A Singapore-based company Kloneworld has developed an application through which one can make a Klone – a personalised digital avatar created by uploading a picture of oneself. The uploaded photo is turned into a 3D image with which one can create animations, comic books, and 3D printed toys. In addition, kids can see themselves as ‘Klinja’, a superhero in the extremely popular Indian series ‘Chhota Bheem’.
Kloneworld, founded in 2012 by Ajay Sharma and Gurjit Sidhu, has previously partnered with Green Gold Animation and the Cartoon Network to create personalised products based on popular programming. For this initiative, an entirely new character, a young warrior named Klinja, has been created specifically to allow children to project themselves into the ‘Chhota Bheem’ program.
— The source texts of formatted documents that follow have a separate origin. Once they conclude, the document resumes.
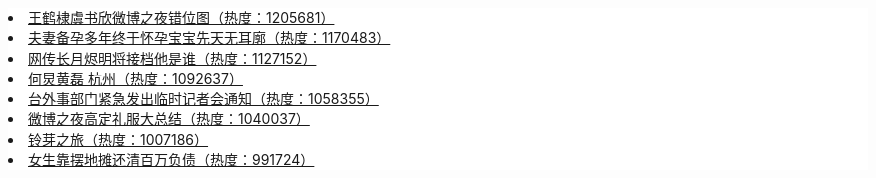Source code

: <li>
<a href="https://s.weibo.com/weibo?q=%23%E7%8E%8B%E9%B9%A4%E6%A3%A3%E8%99%9E%E4%B9%A6%E6%AC%A3%E5%BE%AE%E5%8D%9A%E4%B9%8B%E5%A4%9C%E9%94%99%E4%BD%8D%E5%9B%BE%23" target="weibo">
王鹤棣虞书欣微博之夜错位图（热度：1205681）
</a>
</li>

<li>
<a href="https://s.weibo.com/weibo?q=%23%E5%A4%AB%E5%A6%BB%E5%A4%87%E5%AD%95%E5%A4%9A%E5%B9%B4%E7%BB%88%E4%BA%8E%E6%80%80%E5%AD%95%E5%AE%9D%E5%AE%9D%E5%85%88%E5%A4%A9%E6%97%A0%E8%80%B3%E5%BB%93%23" target="weibo">
夫妻备孕多年终于怀孕宝宝先天无耳廓（热度：1170483）
</a>
</li>

<li>
<a href="https://s.weibo.com/weibo?q=%23%E7%BD%91%E4%BC%A0%E9%95%BF%E6%9C%88%E7%83%AC%E6%98%8E%E5%B0%86%E6%8E%A5%E6%A1%A3%E4%BB%96%E6%98%AF%E8%B0%81%23" target="weibo">
网传长月烬明将接档他是谁（热度：1127152）
</a>
</li>

<li>
<a href="https://s.weibo.com/weibo?q=%23%E4%BD%95%E7%82%85%E9%BB%84%E7%A3%8A%20%E6%9D%AD%E5%B7%9E%23" target="weibo">
何炅黄磊 杭州（热度：1092637）
</a>
</li>

<li>
<a href="https://s.weibo.com/weibo?q=%23%E5%8F%B0%E5%A4%96%E4%BA%8B%E9%83%A8%E9%97%A8%E7%B4%A7%E6%80%A5%E5%8F%91%E5%87%BA%E4%B8%B4%E6%97%B6%E8%AE%B0%E8%80%85%E4%BC%9A%E9%80%9A%E7%9F%A5%23" target="weibo">
台外事部门紧急发出临时记者会通知（热度：1058355）
</a>
</li>

<li>
<a href="https://s.weibo.com/weibo?q=%23%E5%BE%AE%E5%8D%9A%E4%B9%8B%E5%A4%9C%E9%AB%98%E5%AE%9A%E7%A4%BC%E6%9C%8D%E5%A4%A7%E6%80%BB%E7%BB%93%23" target="weibo">
微博之夜高定礼服大总结（热度：1040037）
</a>
</li>

<li>
<a href="https://s.weibo.com/weibo?q=%23%E9%93%83%E8%8A%BD%E4%B9%8B%E6%97%85%23" target="weibo">
铃芽之旅（热度：1007186）
</a>
</li>

<li>
<a href="https://s.weibo.com/weibo?q=%23%E5%A5%B3%E7%94%9F%E9%9D%A0%E6%91%86%E5%9C%B0%E6%91%8A%E8%BF%98%E6%B8%85%E7%99%BE%E4%B8%87%E8%B4%9F%E5%80%BA%23" target="weibo">
女生靠摆地摊还清百万负债（热度：991724）
</a>
</li>
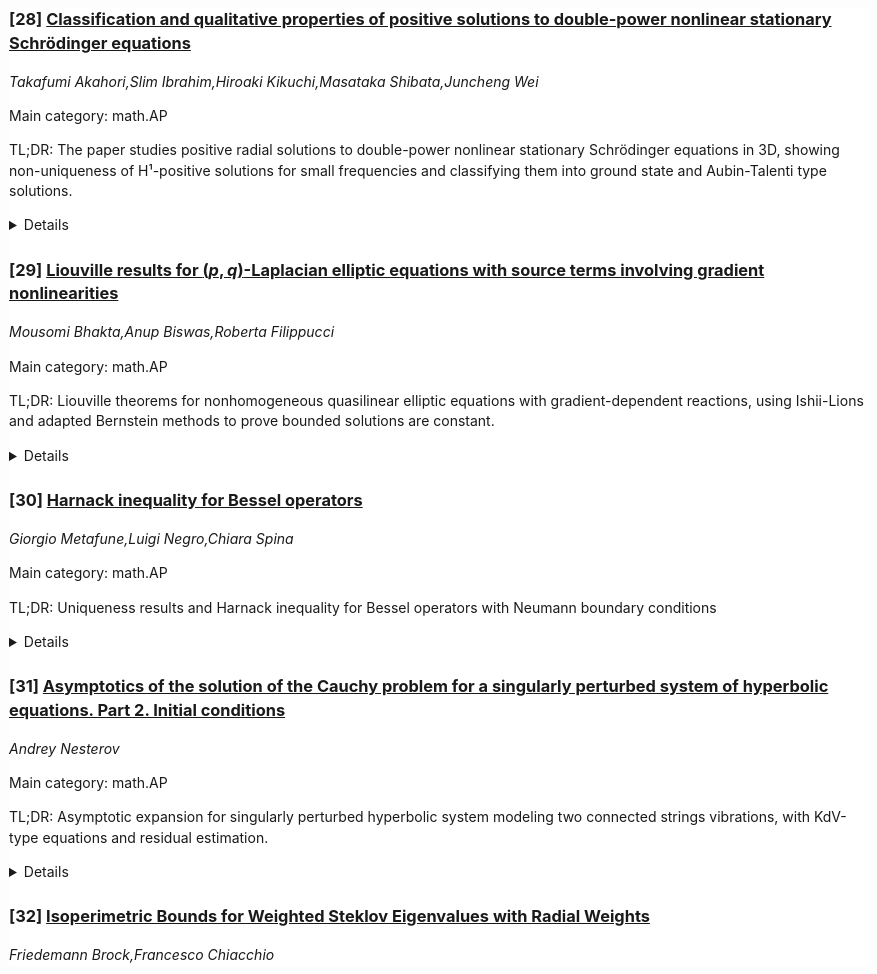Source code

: 
### [28] [Classification and qualitative properties of positive solutions to double-power nonlinear stationary Schrödinger equations](https://arxiv.org/abs/2510.12484)
*Takafumi Akahori,Slim Ibrahim,Hiroaki Kikuchi,Masataka Shibata,Juncheng Wei*

Main category: math.AP

TL;DR: The paper studies positive radial solutions to double-power nonlinear stationary Schrödinger equations in 3D, showing non-uniqueness of H¹-positive solutions for small frequencies and classifying them into ground state and Aubin-Talenti type solutions.


<details><summary>Details</summary></details>


### [29] [Liouville results for $(p,q)$-Laplacian elliptic equations with source terms involving gradient nonlinearities](https://arxiv.org/abs/2510.12486)
*Mousomi Bhakta,Anup Biswas,Roberta Filippucci*

Main category: math.AP

TL;DR: Liouville theorems for nonhomogeneous quasilinear elliptic equations with gradient-dependent reactions, using Ishii-Lions and adapted Bernstein methods to prove bounded solutions are constant.


<details><summary>Details</summary></details>


### [30] [Harnack inequality for Bessel operators](https://arxiv.org/abs/2510.12529)
*Giorgio Metafune,Luigi Negro,Chiara Spina*

Main category: math.AP

TL;DR: Uniqueness results and Harnack inequality for Bessel operators with Neumann boundary conditions


<details><summary>Details</summary></details>


### [31] [Asymptotics of the solution of the Cauchy problem for a singularly perturbed system of hyperbolic equations. Part 2. Initial conditions](https://arxiv.org/abs/2510.12550)
*Andrey Nesterov*

Main category: math.AP

TL;DR: Asymptotic expansion for singularly perturbed hyperbolic system modeling two connected strings vibrations, with KdV-type equations and residual estimation.


<details><summary>Details</summary></details>


### [32] [Isoperimetric Bounds for Weighted Steklov Eigenvalues with Radial Weights](https://arxiv.org/abs/2510.12631)
*Friedemann Brock,Francesco Chiacchio*
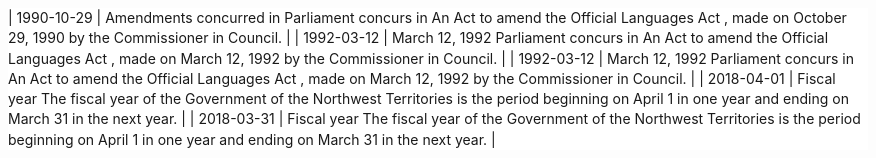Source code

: | 1990-10-29 | Amendments concurred in Parliament concurs in  An Act to amend the Official Languages Act , made on October 29, 1990 by the Commissioner in Council.                                                                                                                                                                                                                                                                                                                                                                                                                                                  |
| 1992-03-12 | March 12, 1992 Parliament concurs in  An Act to amend the Official Languages Act , made on March 12, 1992 by the Commissioner in Council.                                                                                                                                                                                                                                                                                                                                                                                                                                                             |
| 1992-03-12 | March 12, 1992 Parliament concurs in  An Act to amend the Official Languages Act , made on March 12, 1992 by the Commissioner in Council.                                                                                                                                                                                                                                                                                                                                                                                                                                                             |
| 2018-04-01 | Fiscal year The fiscal year of the Government of the Northwest Territories is the period beginning on April 1 in one year and ending on March 31 in the next year.                                                                                                                                                                                                                                                                                                                                                                                                                                    |
| 2018-03-31 | Fiscal year The fiscal year of the Government of the Northwest Territories is the period beginning on April 1 in one year and ending on March 31 in the next year.                                                                                                                                                                                                                                                                                                                                                                                                                                    |


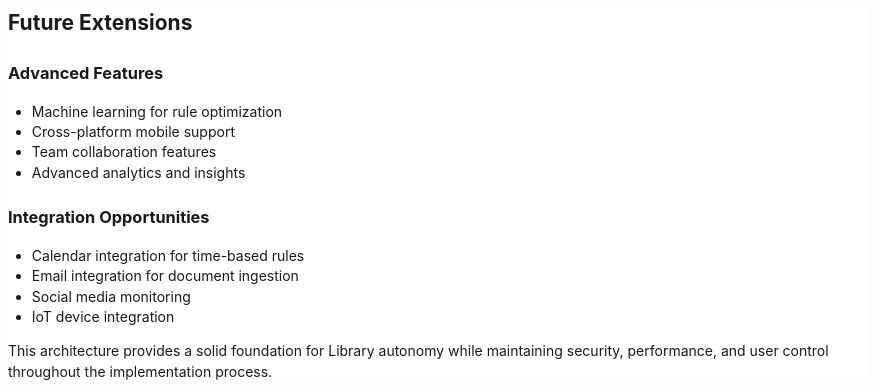 ## Future Extensions

### Advanced Features
- Machine learning for rule optimization
- Cross-platform mobile support
- Team collaboration features
- Advanced analytics and insights

### Integration Opportunities
- Calendar integration for time-based rules
- Email integration for document ingestion
- Social media monitoring
- IoT device integration

This architecture provides a solid foundation for Library autonomy while maintaining security, performance, and user control throughout the implementation process.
In a statement, the creators of Klinja introduced the character and the reasoning behind his development: “Klinja is the first ever superhero that a kid can truly become. Instead of just wearing a costume or a sticker or a mask, kids can actually see themselves become a superhero and perform great feats of heroism…kids can see themselves interact with the world around themselves and watch the other characters respond to them. Klinja is not Bruce Wayne or Clark Kent or Suraj wearing a mask. Klinja is your child.”
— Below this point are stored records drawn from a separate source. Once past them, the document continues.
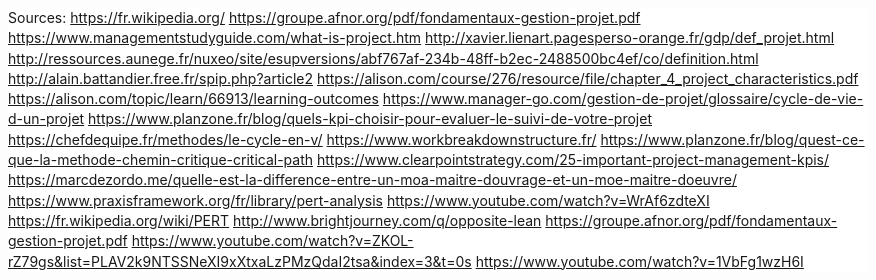 Sources: 
https://fr.wikipedia.org/
https://groupe.afnor.org/pdf/fondamentaux-gestion-projet.pdf
https://www.managementstudyguide.com/what-is-project.htm
http://xavier.lienart.pagesperso-orange.fr/gdp/def_projet.html
http://ressources.aunege.fr/nuxeo/site/esupversions/abf767af-234b-48ff-b2ec-2488500bc4ef/co/definition.html
http://alain.battandier.free.fr/spip.php?article2
https://alison.com/course/276/resource/file/chapter_4_project_characteristics.pdf
https://alison.com/topic/learn/66913/learning-outcomes
https://www.manager-go.com/gestion-de-projet/glossaire/cycle-de-vie-d-un-projet
https://www.planzone.fr/blog/quels-kpi-choisir-pour-evaluer-le-suivi-de-votre-projet
https://chefdequipe.fr/methodes/le-cycle-en-v/
https://www.workbreakdownstructure.fr/
https://www.planzone.fr/blog/quest-ce-que-la-methode-chemin-critique-critical-path
https://www.clearpointstrategy.com/25-important-project-management-kpis/
https://marcdezordo.me/quelle-est-la-difference-entre-un-moa-maitre-douvrage-et-un-moe-maitre-doeuvre/
https://www.praxisframework.org/fr/library/pert-analysis
https://www.youtube.com/watch?v=WrAf6zdteXI
https://fr.wikipedia.org/wiki/PERT
http://www.brightjourney.com/q/opposite-lean
https://groupe.afnor.org/pdf/fondamentaux-gestion-projet.pdf
https://www.youtube.com/watch?v=ZKOL-rZ79gs&list=PLAV2k9NTSSNeXI9xXtxaLzPMzQdaI2tsa&index=3&t=0s
https://www.youtube.com/watch?v=1VbFg1wzH6I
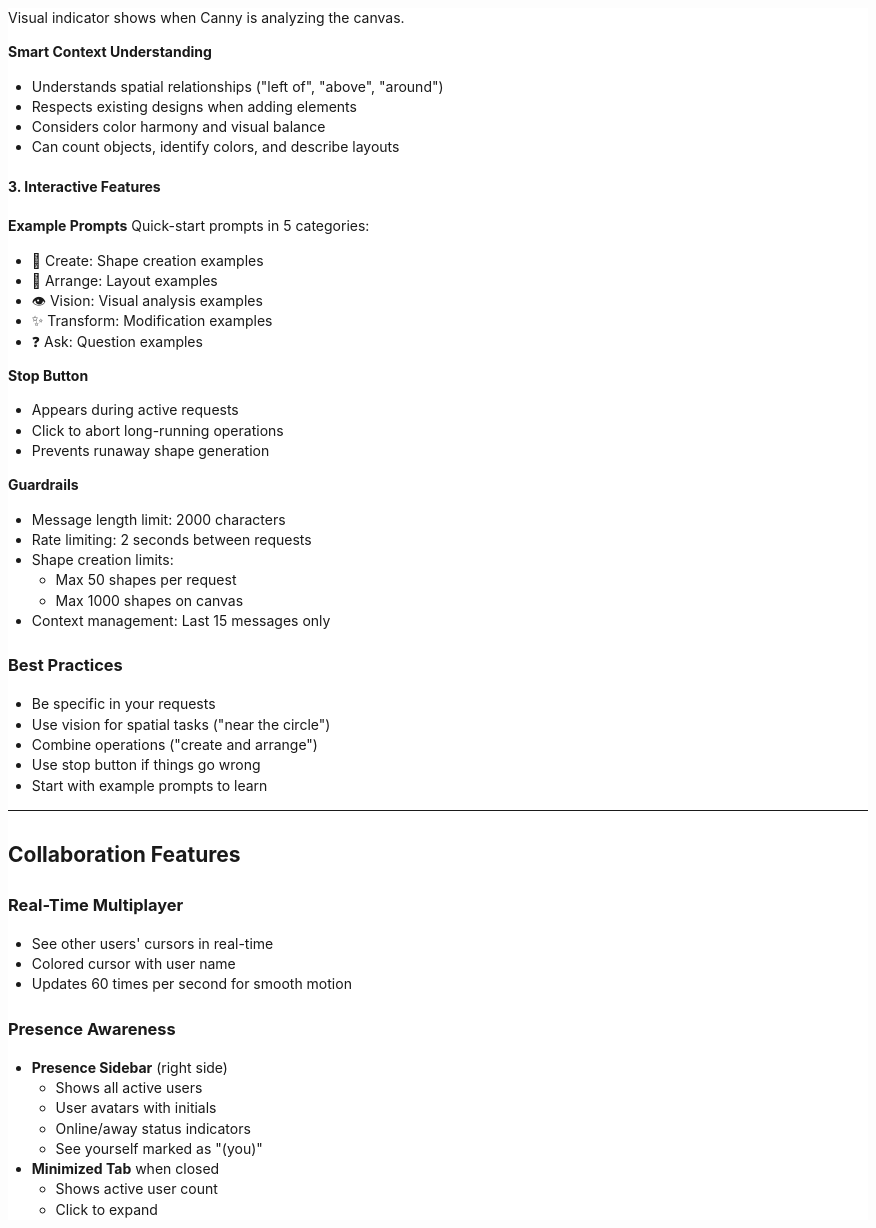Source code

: Visual indicator shows when Canny is analyzing the canvas.

**Smart Context Understanding**
- Understands spatial relationships ("left of", "above", "around")
- Respects existing designs when adding elements
- Considers color harmony and visual balance
- Can count objects, identify colors, and describe layouts

#### 3. Interactive Features

**Example Prompts**
Quick-start prompts in 5 categories:
- 🎨 Create: Shape creation examples
- 📐 Arrange: Layout examples  
- 👁️ Vision: Visual analysis examples
- ✨ Transform: Modification examples
- ❓ Ask: Question examples

**Stop Button**
- Appears during active requests
- Click to abort long-running operations
- Prevents runaway shape generation

**Guardrails**
- Message length limit: 2000 characters
- Rate limiting: 2 seconds between requests
- Shape creation limits:
  - Max 50 shapes per request
  - Max 1000 shapes on canvas
- Context management: Last 15 messages only

### Best Practices
- Be specific in your requests
- Use vision for spatial tasks ("near the circle")
- Combine operations ("create and arrange")
- Use stop button if things go wrong
- Start with example prompts to learn

---

## Collaboration Features

### Real-Time Multiplayer
- See other users' cursors in real-time
- Colored cursor with user name
- Updates 60 times per second for smooth motion

### Presence Awareness
- **Presence Sidebar** (right side)
  - Shows all active users
  - User avatars with initials
  - Online/away status indicators
  - See yourself marked as "(you)"
- **Minimized Tab** when closed
  - Shows active user count
  - Click to expand

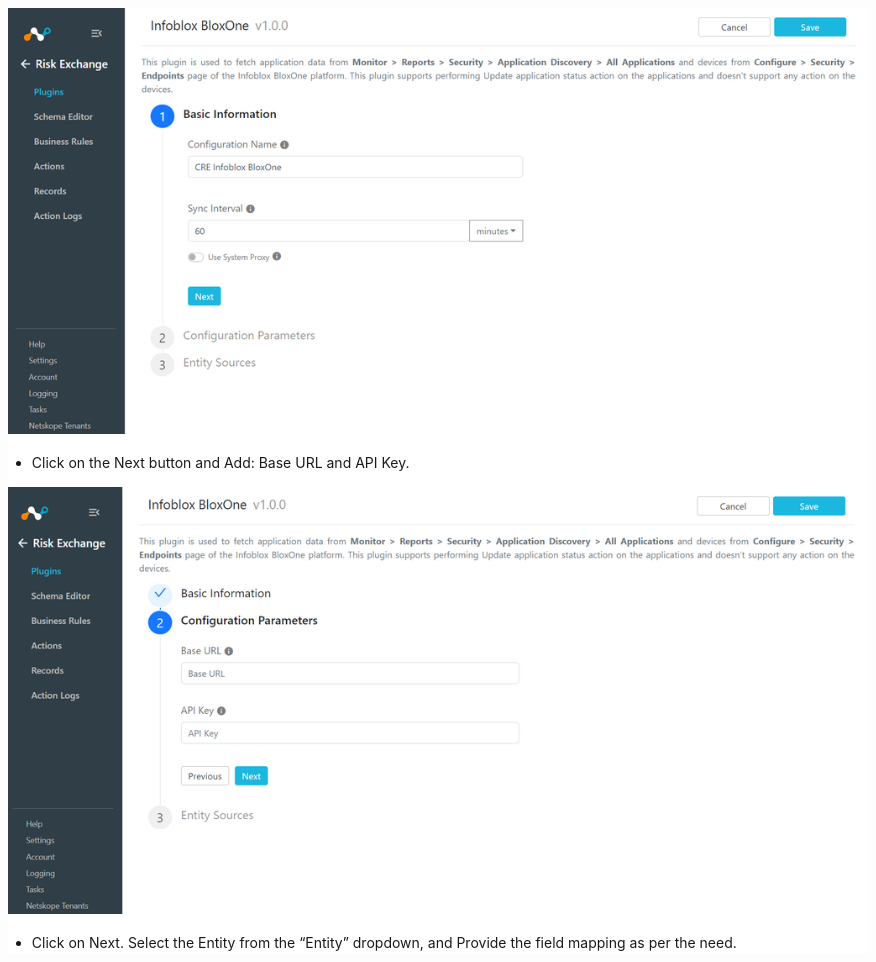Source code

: ![Plugin page](./infoblox_bloxone_basic_config.png)

- Click on the Next button and Add: Base URL and API Key.
  
![Plugin page](./infoblox_bloxone_config_params.png)

- Click on Next. Select the Entity from the “Entity” dropdown, and Provide the field mapping as per the need.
The idea behind these objectives began in response to a need for children to have a safe and fun platform for engaging in adventure without the violence and graphic content that is so often present in these types of environments. It’s more than just providing a child’s version of adventure gaming. However, it is a new way of addressing personal identity and control in childhood; something of increasing importance as children grow up immersed in the world of digital interface.
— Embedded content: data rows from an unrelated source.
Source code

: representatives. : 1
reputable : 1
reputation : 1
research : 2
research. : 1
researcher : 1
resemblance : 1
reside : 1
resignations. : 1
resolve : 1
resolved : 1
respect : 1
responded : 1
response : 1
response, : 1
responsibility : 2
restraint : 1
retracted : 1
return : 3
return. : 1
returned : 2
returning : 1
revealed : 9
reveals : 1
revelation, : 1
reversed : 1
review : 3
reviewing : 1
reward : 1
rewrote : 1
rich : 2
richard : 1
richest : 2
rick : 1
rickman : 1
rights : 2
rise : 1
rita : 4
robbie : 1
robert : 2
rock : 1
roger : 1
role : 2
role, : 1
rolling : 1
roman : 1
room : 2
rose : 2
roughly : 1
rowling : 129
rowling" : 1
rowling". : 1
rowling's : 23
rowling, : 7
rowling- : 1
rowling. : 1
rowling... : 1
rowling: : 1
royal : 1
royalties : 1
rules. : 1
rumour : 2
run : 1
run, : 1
Kloneworld CEO Ajay Sharma, put it this way: “We realise that in today’s ever growing faceless world of emoticons and avatars, people are losing hold of their identities. We at Kloneworld see ourselves as storytellers who aim to bring that back by allowing people to see themselves in animations, short movies, books or 3D printed toys and other memorabilia set in entertaining and educational stories that we tell.”
Klinja is gender agnostic, it allow girls or boys to see themselves in the role of a superhero, whose strength comes, not from some magical source, but from hard work and determination. It’s hard to say if Klinja will have the same appeal abroad as s/he does in India, but the technique of projecting oneself into a beloved animation or 3D printing figurine is certain to mesmerise kids.